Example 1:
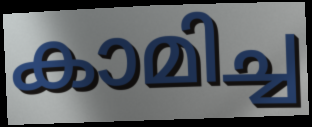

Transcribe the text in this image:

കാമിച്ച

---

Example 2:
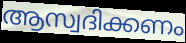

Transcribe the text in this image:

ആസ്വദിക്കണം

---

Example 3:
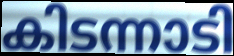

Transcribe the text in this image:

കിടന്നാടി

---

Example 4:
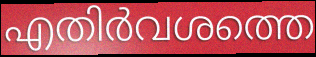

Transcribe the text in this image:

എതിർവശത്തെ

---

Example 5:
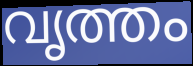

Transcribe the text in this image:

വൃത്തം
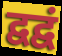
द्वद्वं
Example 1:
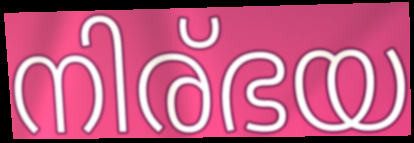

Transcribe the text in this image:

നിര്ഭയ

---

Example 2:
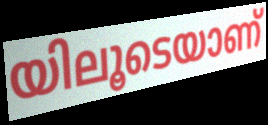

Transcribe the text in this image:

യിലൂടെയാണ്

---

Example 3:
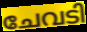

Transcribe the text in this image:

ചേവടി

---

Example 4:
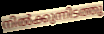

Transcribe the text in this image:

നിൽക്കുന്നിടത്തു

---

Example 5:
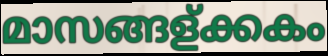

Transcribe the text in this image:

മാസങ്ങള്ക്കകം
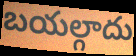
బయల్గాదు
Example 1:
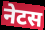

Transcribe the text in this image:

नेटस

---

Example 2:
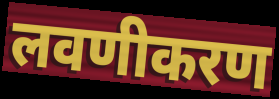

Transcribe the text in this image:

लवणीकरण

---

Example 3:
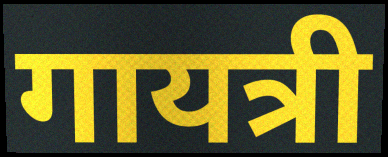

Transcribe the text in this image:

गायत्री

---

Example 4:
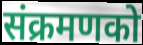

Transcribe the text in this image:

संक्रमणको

## Requirement
Each entry above must be duplicated precisely; none of the pictures may be included.

## Answer to this exercise
Example 1:

Transcribe the text in this image:

കാമിച്ച

---

Example 2:

Transcribe the text in this image:

ആസ്വദിക്കണം

---

Example 3:

Transcribe the text in this image:

കിടന്നാടി

---

Example 4:

Transcribe the text in this image:

എതിർവശത്തെ

---

Example 5:

Transcribe the text in this image:

വൃത്തം
द्वद्वं
Example 1:

Transcribe the text in this image:

നിര്ഭയ

---

Example 2:

Transcribe the text in this image:

യിലൂടെയാണ്

---

Example 3:

Transcribe the text in this image:

ചേവടി

---

Example 4:

Transcribe the text in this image:

നിൽക്കുന്നിടത്തു

---

Example 5:

Transcribe the text in this image:

മാസങ്ങള്ക്കകം
బయల్గాదు
Example 1:

Transcribe the text in this image:

नेटस

---

Example 2:

Transcribe the text in this image:

लवणीकरण

---

Example 3:

Transcribe the text in this image:

गायत्री

---

Example 4:

Transcribe the text in this image:

संक्रमणको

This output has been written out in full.